Gaitán fue un personaje contradictorio. Tuvo muchos talentos, y uno de ellos –muy apreciable– era el talento para confundir. Yo sospecho que lo recordamos sobre todo por haberse reunido con Hernando Valencia Goelkel, Eduardo Cote Lamus y Pedro Gómez Valderrama, entre otros conjurados, para fundar Mito: una revista subversiva, escandalosa, inteligente y atrevida que se publicó a lo largo de siete años solamente, entre 1955 y 1962, pero cuya breve existencia le alcanzó para abrir las ventanas de la literatura colombiana, sacudir la conversación nacional sobre casi todo, decir cosas que en el país pacato de los años 50 no se podían decir y enfrentarse a los poderes terrenales –la dictadura de Rojas Pinilla y la iglesia católica– como nadie lo había hecho. No se preocupe usted, lector, si lo primero que recuerda cuando se menciona el nombre de Gaitán es el hecho fortuito de que haya publicado, en mayo de 1958, la novela corta de un joven costeño que malvivía en París: El coronel no tiene quien le escriba. Sí: la clarividencia literaria era una de las virtudes de Gaitán, pero no era la única.

Fue poeta, crítico de cine, crítico de arte, crítico de literatura, crítico de la crítica. Hizo política sin ser político, y yo tengo para mí que no hubiera podido serlo: tenía la costumbre prohibitiva de la duda. Podía escribir con solvencia sobre el marqués de Sade o el Gobierno de Alberto Lleras, sobre La celestina o sobre el comunismo en Colombia.
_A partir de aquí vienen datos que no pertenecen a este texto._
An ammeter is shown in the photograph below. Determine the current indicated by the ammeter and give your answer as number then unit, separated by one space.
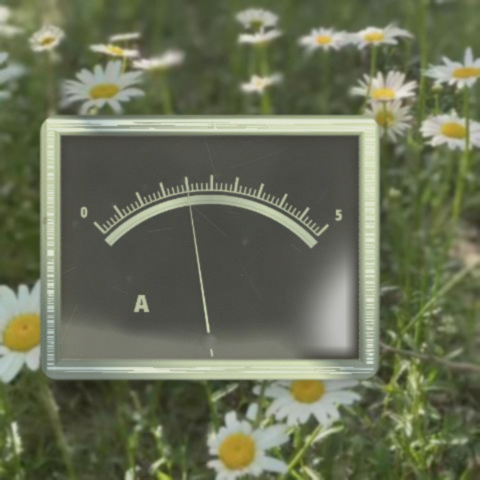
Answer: 2 A
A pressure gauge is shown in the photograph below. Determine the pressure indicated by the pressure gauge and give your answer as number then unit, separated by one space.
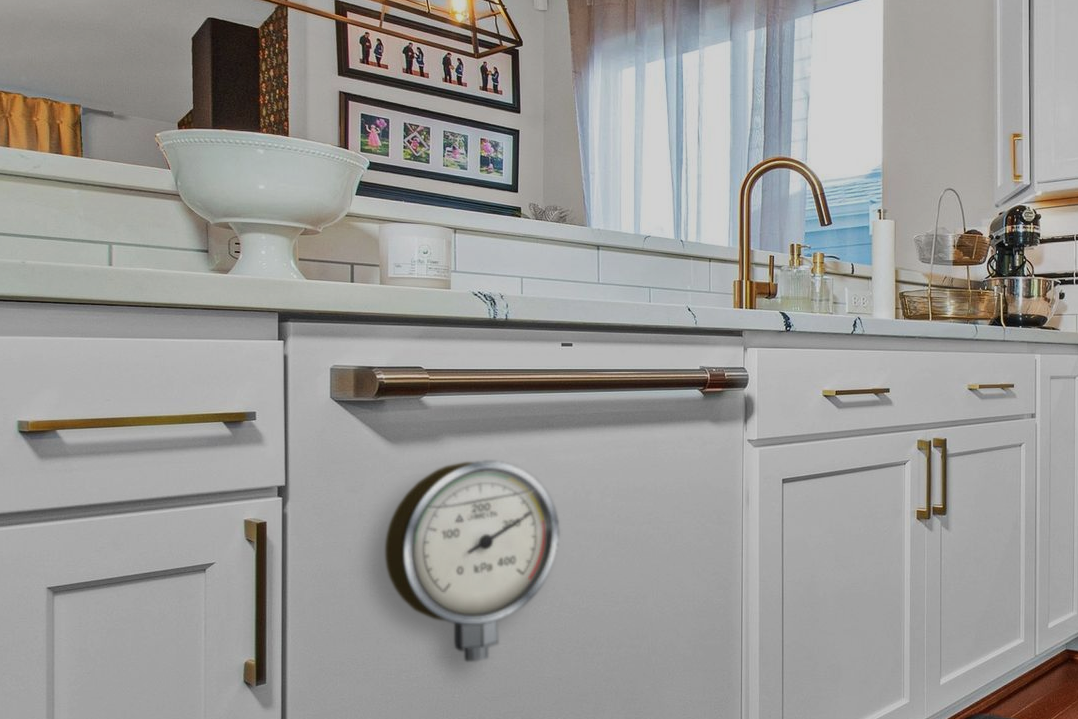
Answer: 300 kPa
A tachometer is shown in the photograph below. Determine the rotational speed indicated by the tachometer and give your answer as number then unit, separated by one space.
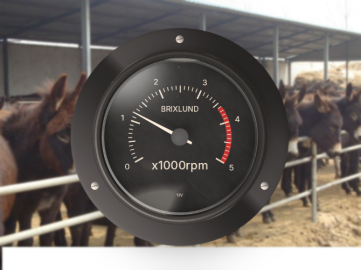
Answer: 1200 rpm
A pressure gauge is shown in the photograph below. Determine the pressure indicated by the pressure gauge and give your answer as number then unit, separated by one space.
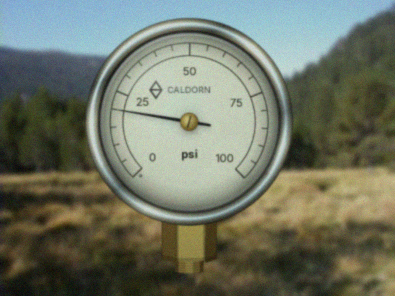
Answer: 20 psi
Apenas cumplida la edad de votar ya había publicado un volumen de poesía de buen oído e influencias frescas, y hay en él unos versos que me parecen una declaración de intenciones, lo más parecido a un atajo para comprender lo que iba a ser la corta vida de Gaitán:

Yo soy así en el mundo violento y desolado

Y mi frente se eleva para buscar el cielo.

Nada redime, nada, mi estupor, mi fatiga,

Nada calma mi sed, nada cumple mi anhelo.

Lo que distingue a Gaitán –y lo que me seduce a mí de su figura– es ese apetito descomunal. Era un joven de provincias, de familia más bien privilegiada, que quería sencillamente leerlo todo, viajar por todas partes y reaccionar a todo por escrito. Por eso escribió en casi todos los géneros: dejó poesía, ensayos, cuentos cortos (pocos y mediocres) y un libreto para ópera. Pero lo que más me interesa a mí es un documento inusual en el panorama de la literatura colombiana: su diario de viaje. Lo comenzó en 1950, cuando, después de años de frustraciones políticas que incluyeron un atentado contra su vida, decidió aprovechar los recursos de su familia para irse a conocer el mundo. A veces se me ocurre que no hay mejor puerta de entrada a la figura de Gaitán: ahí están sus obsesiones, su inteligencia penetrante, su hambre de experiencias, su evolución intelectual que va desde un byronismo un poco risible a una madurez innegable. Y están también su buen ojo, su irreverencia y su tendencia irrefrenable a entenderlo todo a través del prisma de la cultura.

Así es desde la primera entrada del diario. Gaitán se ha embarcado en el Isigny, carguero de la Compañía Trasatlántica con bandera francesa, y al llegar a altamar hace la lista de los pasajeros. Entre ellos hay un sacerdote residente en Colombia, una novicia peruana, un tenor negro de Paramaribo, un comerciante blanco de Génova, tres Hermanos Cristianos y una prostituta francesa. Escribe que la compañía le parecía sacada directamente de Apollinaire; no, se corrige, es más justo verlos como personajes de alguna picaresca para niños, encarnaciones diversas de Pedro Urdimalas. “Durante cerca de un mes”, escribe, “deberé vivir entre diez personajes de novela pasada de moda”. Y vive con ellos, anota en su diario sus comentarios y sus confidencias, da cuenta de sus trifulcas: cuenta el racismo del genovés, el resentimiento del tenor y la frivolidad del sacerdote (pero no cuenta nada sobre la prostituta). Y un mes después el carguero Isigny llega al puerto de La Pallice, que hoy conocemos como La Rochelle, y Gaitán empieza los tres años de ese viaje que lo convirtió en él mismo: en la imagen que tenemos de él cuando llegamos a conocerlo bien.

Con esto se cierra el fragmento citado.